• _Document section_
All of lore.kernel.org
 help / color / mirror / Atom feed
* [PATCH] mm owner: fix race between swapoff and exit
@ 2008-09-25  0:25 Hugh Dickins, Balbir Singh
  2008-09-26 10:58 ` Jiri Slaby
  2008-09-28 22:09 ` Hugh Dickins, Balbir Singh
  0 siblings, 2 replies; 7+ messages in thread
From: Hugh Dickins, Balbir Singh @ 2008-09-25  0:25 UTC (permalink / raw)
  To: Linus Torvalds
  Cc: Andrew Morton, Balbir Singh, Jiri Slaby, Daisuke Nishimura,
	KAMEZAWA Hiroyuki, Paul Menage, linux-mm

There's a race between mm->owner assignment and swapoff, more easily
seen when task slab poisoning is turned on.  The condition occurs when
try_to_unuse() runs in parallel with an exiting task.  A similar race
can occur with callers of get_task_mm(), such as /proc/<pid>/<mmstats>
or ptrace or page migration.

CPU0                                    CPU1
                                        try_to_unuse
                                        looks at mm = task0->mm
                                        increments mm->mm_users
task 0 exits
mm->owner needs to be updated, but no
new owner is found (mm_users > 1, but
no other task has task->mm = task0->mm)
mm_update_next_owner() leaves
                                        mmput(mm) decrements mm->mm_users
task0 freed
                                        dereferencing mm->owner fails

The fix is to notify the subsystem via mm_owner_changed callback(),
if no new owner is found, by specifying the new task as NULL.

• _Recorded information_
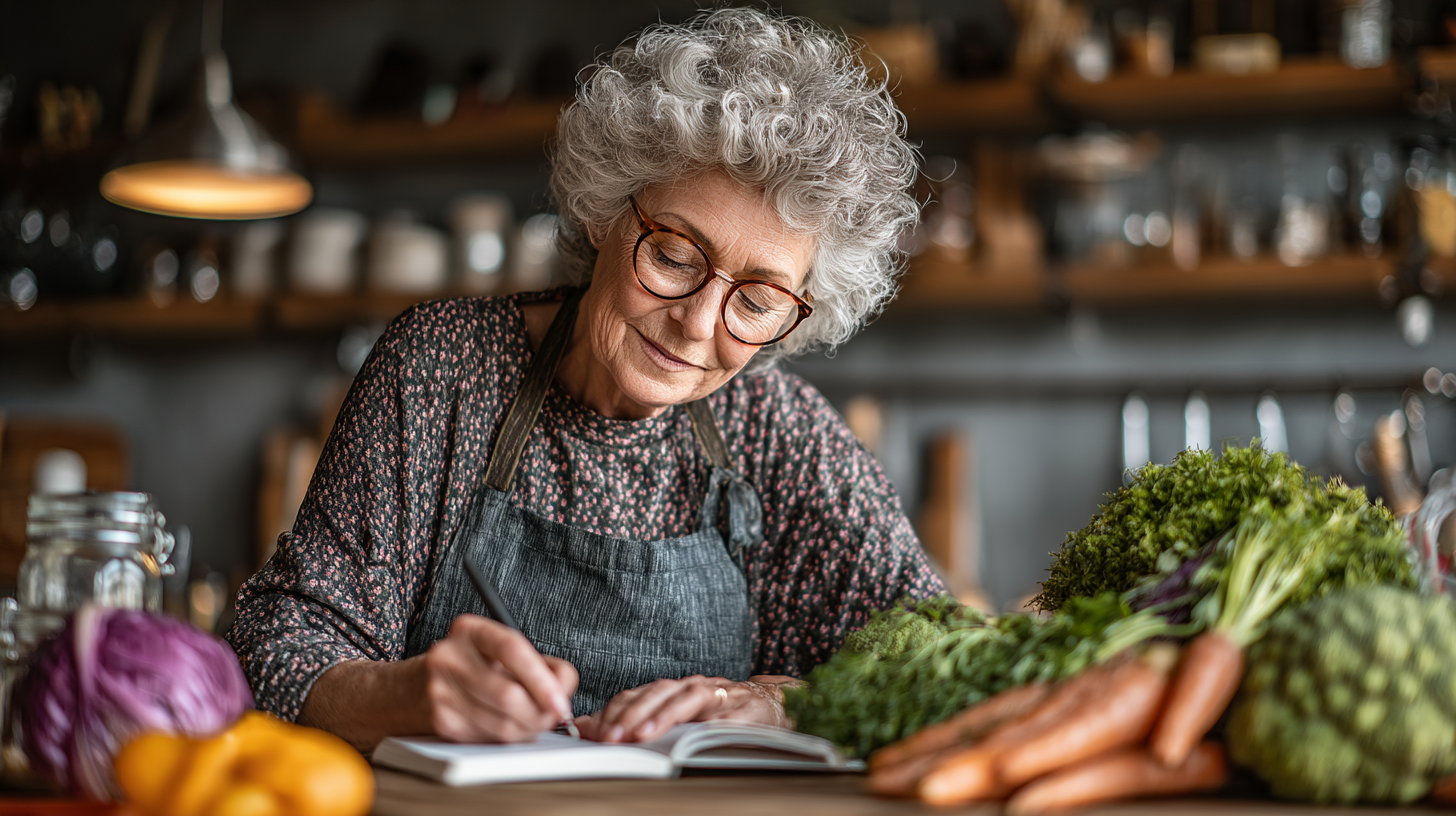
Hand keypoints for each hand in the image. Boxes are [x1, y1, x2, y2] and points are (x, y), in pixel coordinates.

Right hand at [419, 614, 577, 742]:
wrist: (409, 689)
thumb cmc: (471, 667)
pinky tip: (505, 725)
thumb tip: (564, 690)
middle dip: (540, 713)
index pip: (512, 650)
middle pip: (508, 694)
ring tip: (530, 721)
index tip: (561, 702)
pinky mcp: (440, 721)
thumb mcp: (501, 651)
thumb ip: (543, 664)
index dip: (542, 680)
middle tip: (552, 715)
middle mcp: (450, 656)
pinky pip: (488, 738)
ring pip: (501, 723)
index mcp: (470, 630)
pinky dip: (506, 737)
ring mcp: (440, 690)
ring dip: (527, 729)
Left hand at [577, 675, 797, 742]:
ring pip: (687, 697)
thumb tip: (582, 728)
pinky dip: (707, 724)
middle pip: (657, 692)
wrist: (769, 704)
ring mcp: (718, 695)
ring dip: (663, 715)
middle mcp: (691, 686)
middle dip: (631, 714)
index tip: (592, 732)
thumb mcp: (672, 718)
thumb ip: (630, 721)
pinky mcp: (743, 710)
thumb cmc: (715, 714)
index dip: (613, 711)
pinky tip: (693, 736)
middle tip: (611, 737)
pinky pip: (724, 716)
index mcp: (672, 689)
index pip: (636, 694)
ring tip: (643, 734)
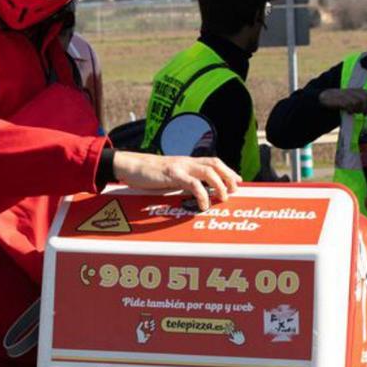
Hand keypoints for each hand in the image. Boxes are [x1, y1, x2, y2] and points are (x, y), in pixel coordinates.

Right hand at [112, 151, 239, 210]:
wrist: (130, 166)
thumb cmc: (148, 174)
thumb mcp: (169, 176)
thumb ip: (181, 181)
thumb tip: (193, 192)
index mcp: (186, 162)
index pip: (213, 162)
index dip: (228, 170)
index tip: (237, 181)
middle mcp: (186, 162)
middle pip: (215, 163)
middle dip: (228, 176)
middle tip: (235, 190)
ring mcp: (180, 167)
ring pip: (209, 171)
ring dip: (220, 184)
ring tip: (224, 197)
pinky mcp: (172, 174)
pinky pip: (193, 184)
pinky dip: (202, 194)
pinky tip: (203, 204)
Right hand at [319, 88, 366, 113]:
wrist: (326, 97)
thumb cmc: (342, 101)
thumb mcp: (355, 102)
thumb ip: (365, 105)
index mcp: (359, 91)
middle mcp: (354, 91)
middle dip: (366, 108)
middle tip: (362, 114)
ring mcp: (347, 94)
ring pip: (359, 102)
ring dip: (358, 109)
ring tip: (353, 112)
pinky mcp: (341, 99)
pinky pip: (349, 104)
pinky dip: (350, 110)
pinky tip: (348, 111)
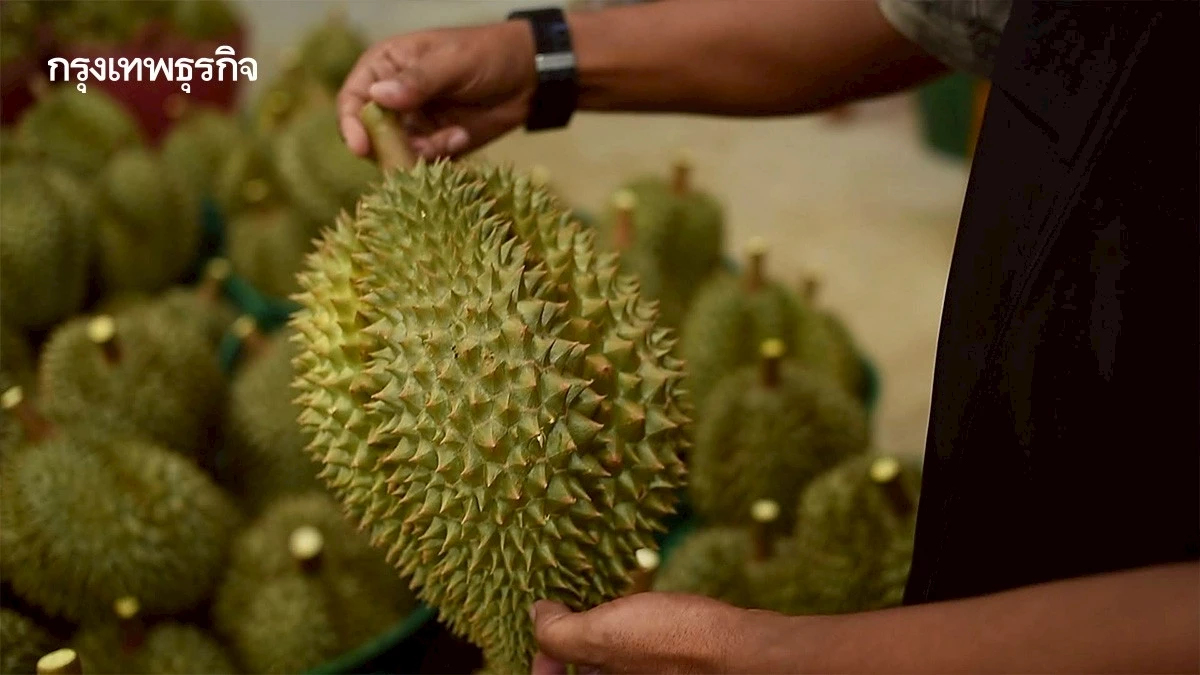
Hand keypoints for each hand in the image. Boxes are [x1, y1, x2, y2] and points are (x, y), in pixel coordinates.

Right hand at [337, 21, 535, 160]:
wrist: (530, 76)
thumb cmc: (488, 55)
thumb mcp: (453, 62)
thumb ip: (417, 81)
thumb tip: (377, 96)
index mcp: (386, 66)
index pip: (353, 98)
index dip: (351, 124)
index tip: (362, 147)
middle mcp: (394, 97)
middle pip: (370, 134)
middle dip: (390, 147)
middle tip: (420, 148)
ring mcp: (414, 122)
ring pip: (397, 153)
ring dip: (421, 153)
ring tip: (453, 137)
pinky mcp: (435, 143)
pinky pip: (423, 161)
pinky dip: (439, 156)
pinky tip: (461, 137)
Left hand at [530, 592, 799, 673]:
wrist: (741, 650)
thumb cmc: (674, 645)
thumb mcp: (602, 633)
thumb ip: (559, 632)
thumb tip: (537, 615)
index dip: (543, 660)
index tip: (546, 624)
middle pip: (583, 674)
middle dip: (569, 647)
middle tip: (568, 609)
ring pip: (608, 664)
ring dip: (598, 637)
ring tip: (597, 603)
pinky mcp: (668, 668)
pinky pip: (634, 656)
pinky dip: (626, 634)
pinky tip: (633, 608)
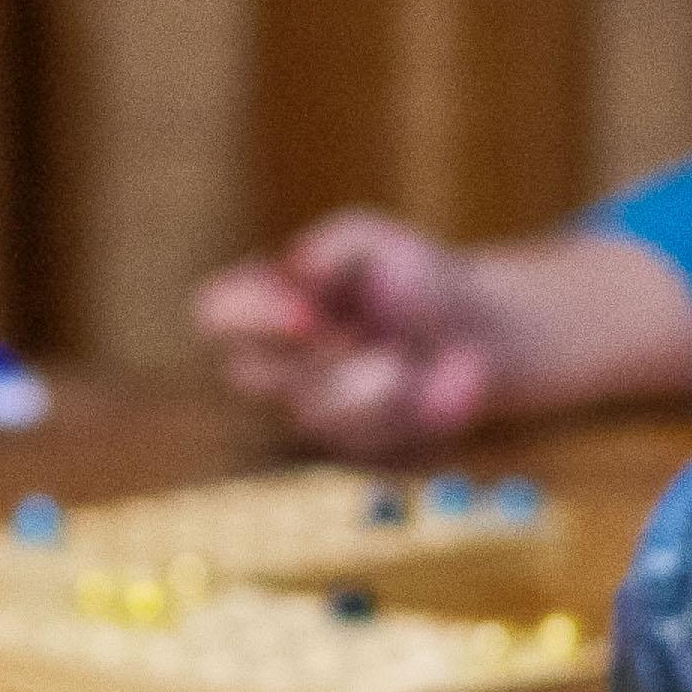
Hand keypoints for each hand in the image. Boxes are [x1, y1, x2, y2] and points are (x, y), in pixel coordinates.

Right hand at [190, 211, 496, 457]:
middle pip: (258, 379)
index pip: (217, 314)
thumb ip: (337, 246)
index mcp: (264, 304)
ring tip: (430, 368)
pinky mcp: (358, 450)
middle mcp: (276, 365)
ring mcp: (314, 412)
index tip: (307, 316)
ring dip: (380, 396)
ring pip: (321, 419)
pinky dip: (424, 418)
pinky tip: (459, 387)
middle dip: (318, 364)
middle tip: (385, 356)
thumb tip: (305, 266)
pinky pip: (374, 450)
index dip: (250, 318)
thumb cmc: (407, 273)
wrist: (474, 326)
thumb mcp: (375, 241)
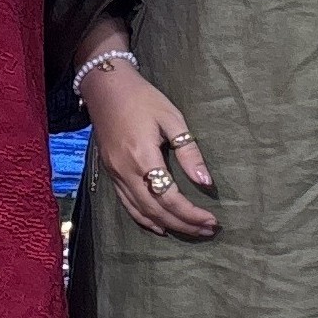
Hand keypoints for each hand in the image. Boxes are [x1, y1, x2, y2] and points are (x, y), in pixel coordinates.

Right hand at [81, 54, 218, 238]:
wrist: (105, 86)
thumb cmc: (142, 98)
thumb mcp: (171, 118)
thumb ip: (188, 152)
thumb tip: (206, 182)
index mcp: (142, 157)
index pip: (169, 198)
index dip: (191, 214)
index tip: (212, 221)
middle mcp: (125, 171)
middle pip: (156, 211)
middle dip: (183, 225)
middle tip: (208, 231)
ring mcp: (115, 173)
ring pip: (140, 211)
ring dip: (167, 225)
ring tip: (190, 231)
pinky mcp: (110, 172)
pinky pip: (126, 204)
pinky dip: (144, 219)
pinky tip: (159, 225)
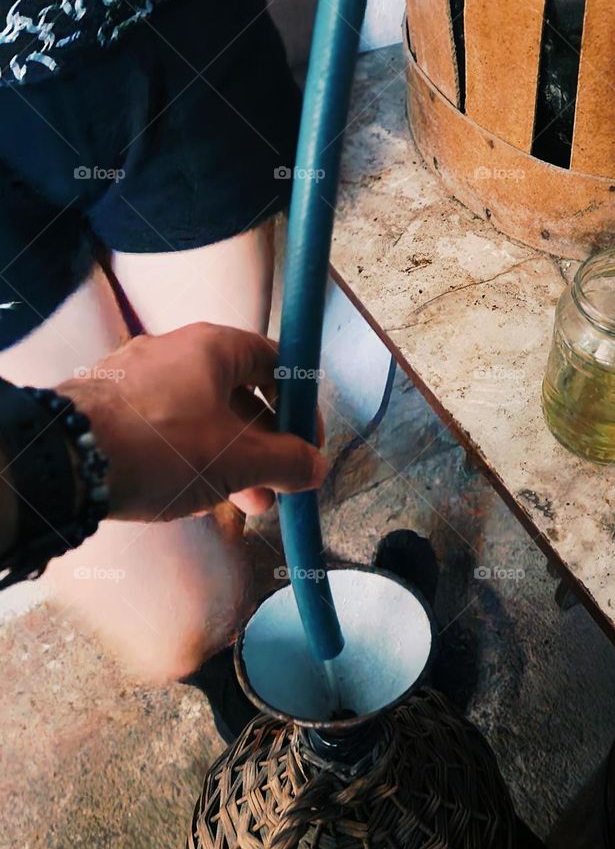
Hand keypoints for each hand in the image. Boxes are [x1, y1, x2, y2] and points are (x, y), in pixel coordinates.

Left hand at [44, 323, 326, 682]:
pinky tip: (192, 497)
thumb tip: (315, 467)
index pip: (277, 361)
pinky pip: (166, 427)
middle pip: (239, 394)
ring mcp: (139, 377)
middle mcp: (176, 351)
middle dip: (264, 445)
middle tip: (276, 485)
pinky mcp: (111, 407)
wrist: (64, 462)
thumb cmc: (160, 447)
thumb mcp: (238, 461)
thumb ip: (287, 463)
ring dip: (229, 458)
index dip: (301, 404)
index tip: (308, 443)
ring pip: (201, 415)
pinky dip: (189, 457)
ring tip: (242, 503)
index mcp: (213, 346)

• _The task_
Pick up the patch message on the race between swapoff and exit, and continue it after its final sentence. The rows come from a different source than the text.

• _Response to the task_
Jiri Slaby:
mm->owner was set to NULL prior to calling cgroup_mm_owner_callbacks(), but
must be set after that, so as not to pass NULL as old owner causing oops.

Daisuke Nishimura:
mm_update_next_owner() may set mm->owner to NULL, but mem_cgroup_from_task()
and its callers need to take account of this situation to avoid oops.

Hugh Dickins:
Lockdep warning and hang below exec_mmap() when testing these patches.
exit_mm() up_reads mmap_sem before calling mm_update_next_owner(),
so exec_mmap() now needs to do the same.  And with that repositioning,
there's now no point in mm_need_new_owner() allowing for NULL mm.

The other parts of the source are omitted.